‘Little Boxes’ Review: Melanie Lynskey Race Satire Tries for Depth

There’s a lot of potential in a comedy about an interracial couple (played by Lynskey and Nelsan Ellis) in the ‘burbs, but the insight is skin-deep

Little Boxes

If there’s one tenet this country can agree on, it’s that the United States isn’t even close to being the post-racial hearth we’d like to believe it to be. “Little Boxes” explores racism in America via an upscale family who moves from New York City to the Pacific Northwest. The man is black and the woman is white, and their 11-year-old son seems to get confused only after they’ve relocated and quickly get schooled on small-town life.

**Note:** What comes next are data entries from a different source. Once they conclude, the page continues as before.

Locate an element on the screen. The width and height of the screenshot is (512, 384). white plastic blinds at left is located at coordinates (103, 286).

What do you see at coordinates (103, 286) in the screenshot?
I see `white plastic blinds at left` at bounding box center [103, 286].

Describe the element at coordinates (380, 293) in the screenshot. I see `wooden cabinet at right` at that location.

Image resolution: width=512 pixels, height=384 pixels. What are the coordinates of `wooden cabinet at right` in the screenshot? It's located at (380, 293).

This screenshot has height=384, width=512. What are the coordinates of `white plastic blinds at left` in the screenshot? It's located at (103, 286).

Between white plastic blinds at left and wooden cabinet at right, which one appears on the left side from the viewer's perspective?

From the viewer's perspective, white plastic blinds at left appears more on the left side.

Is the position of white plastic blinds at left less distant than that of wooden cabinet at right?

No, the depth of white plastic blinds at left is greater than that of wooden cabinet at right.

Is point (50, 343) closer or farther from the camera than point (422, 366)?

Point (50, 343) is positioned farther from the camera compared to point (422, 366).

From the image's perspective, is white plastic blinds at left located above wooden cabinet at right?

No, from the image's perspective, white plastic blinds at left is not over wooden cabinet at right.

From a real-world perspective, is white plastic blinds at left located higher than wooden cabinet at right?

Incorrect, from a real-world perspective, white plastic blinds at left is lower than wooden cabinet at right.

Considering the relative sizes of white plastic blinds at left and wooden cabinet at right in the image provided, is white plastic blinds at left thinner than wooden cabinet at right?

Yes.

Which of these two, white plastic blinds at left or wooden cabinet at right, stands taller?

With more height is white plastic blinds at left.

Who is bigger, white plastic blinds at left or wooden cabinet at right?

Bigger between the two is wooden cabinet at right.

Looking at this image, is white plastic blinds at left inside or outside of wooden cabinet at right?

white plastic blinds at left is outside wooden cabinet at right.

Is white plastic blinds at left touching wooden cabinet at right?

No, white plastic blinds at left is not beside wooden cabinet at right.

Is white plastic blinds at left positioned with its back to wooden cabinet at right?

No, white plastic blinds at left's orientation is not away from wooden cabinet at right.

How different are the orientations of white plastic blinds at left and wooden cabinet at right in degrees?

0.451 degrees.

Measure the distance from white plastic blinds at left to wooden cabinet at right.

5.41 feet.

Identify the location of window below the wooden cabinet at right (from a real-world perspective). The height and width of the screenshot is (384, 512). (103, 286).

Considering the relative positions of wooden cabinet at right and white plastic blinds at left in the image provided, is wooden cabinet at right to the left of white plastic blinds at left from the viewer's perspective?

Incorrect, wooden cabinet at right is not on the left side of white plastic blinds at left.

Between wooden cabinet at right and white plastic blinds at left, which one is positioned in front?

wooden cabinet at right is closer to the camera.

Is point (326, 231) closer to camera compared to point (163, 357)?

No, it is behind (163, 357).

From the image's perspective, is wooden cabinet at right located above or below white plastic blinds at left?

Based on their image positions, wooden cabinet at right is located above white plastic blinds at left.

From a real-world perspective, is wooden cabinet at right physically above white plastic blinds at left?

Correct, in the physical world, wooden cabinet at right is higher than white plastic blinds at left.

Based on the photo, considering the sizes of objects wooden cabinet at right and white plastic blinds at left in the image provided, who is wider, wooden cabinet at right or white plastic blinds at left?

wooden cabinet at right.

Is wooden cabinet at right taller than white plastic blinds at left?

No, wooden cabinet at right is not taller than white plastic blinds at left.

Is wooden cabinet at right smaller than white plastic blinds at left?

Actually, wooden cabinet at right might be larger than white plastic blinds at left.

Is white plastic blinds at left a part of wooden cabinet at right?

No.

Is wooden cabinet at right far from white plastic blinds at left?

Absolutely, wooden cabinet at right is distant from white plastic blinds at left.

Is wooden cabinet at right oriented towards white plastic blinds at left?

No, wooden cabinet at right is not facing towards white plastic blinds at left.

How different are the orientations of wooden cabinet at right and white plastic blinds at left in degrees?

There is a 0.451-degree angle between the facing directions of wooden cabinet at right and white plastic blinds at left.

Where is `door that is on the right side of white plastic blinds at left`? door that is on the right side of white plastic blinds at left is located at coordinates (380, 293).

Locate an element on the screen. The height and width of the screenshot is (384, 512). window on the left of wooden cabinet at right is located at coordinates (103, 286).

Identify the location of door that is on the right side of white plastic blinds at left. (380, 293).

Directed by Rob Meyer from a script by Annie Howell (“Claire in Motion”), “Little Boxes” has good intentions if not the subtlest delivery. Coming in at merely 84 minutes, the film had plenty of room to include more shading of its characters — particularly the very Caucasian residents of Rome, Washington, who give the family a largely warm but ignorant welcome.

Gina (Melanie Lynskey), a photographer and art professor, and Mack (Nelsan Ellis, “True Blood”), an author and chef, are hesitant about leaving their cosmopolitan hometown, but she’s accepted a tenure-track position on the opposite coast. Their son, Clark (Armani Jackson, “Grey’s Anatomy”), obviously isn’t thrilled about leaving his friends. But they all perk up when they explore their roomy new home. “There’s, like, bathrooms everywhere,” Gina says. That the movers have yet to make it there is initially a minor inconvenience.

The situation deteriorates quickly. (It has to with that running time.) The kitchen’s range is broken, preventing Mack from working on an article. Trying to reach the movers is a trial that turns combative. One bubbly neighbor reacts to Mack’s introduction by saying, “Wow.” (And then an accurate, “I am so rude.”) Another one who’s working on his lawn while Mack walks down the street asks him, “Can I help you?” (But no self-deprecation follows.)

Even the girls Clark is forced to befriend are obnoxious and quick to stereotype, asking him if he likes rap. (They’re befuddled by his stated preferences of Afro-punk and free jazz.) “We, like, totally needed a black kid,” one girl whispers to the other.

Gina’s new colleagues aren’t much more enlightened. They may not be racist (we’re not given the chance to judge), but they are ill-mannered snobs who spend their workdays getting drunk. Which, as one played by Janeane Garofalo points out, is different than “sloppy.” “This is a very small town,” she berates Gina, who does indeed get sloppy, likely because she’s not used to happy hours that run from 9 to 5.

And the family’s house turns out to be riddled with mold, a rather heavy-handed metaphor for the pervasive suburban poison with which the filmmakers have surrounded them.

It’s not always the native Romans who are annoying, however: Gina in particular becomes irksome, micro-mothering Clark and overreacting to things such as a photo of a female rapper that he’s hung up in his room. Naturally, she doesn’t want her kid to grow up objectifying women. But he’s 11 and trying to fit in with his new friends. Consider that along with their new environment, and surely feminism isn’t a primary concern right now.

Though the racist occurrences keep up at a too-steady pace (including an incident in which Mack says that a neighbor “profiled” their son), the film looks at tension within interracial families as well. It’s shallow as well, but it’s also an interesting perspective on Gina’s position as the only fully white member of the household.

The most thoughtful that “Little Boxes” gets is a conversation between father and son. “You can’t treat people like they’re groups,” Mack tells Clark. “You have to treat people like they’re individuals.” Clark accurately responds, “That’s not the way it actually works!”

And the film doesn’t earn its all-is-well ending, either. Like its portrayal of these characters, “Little Boxes” is only skin-deep.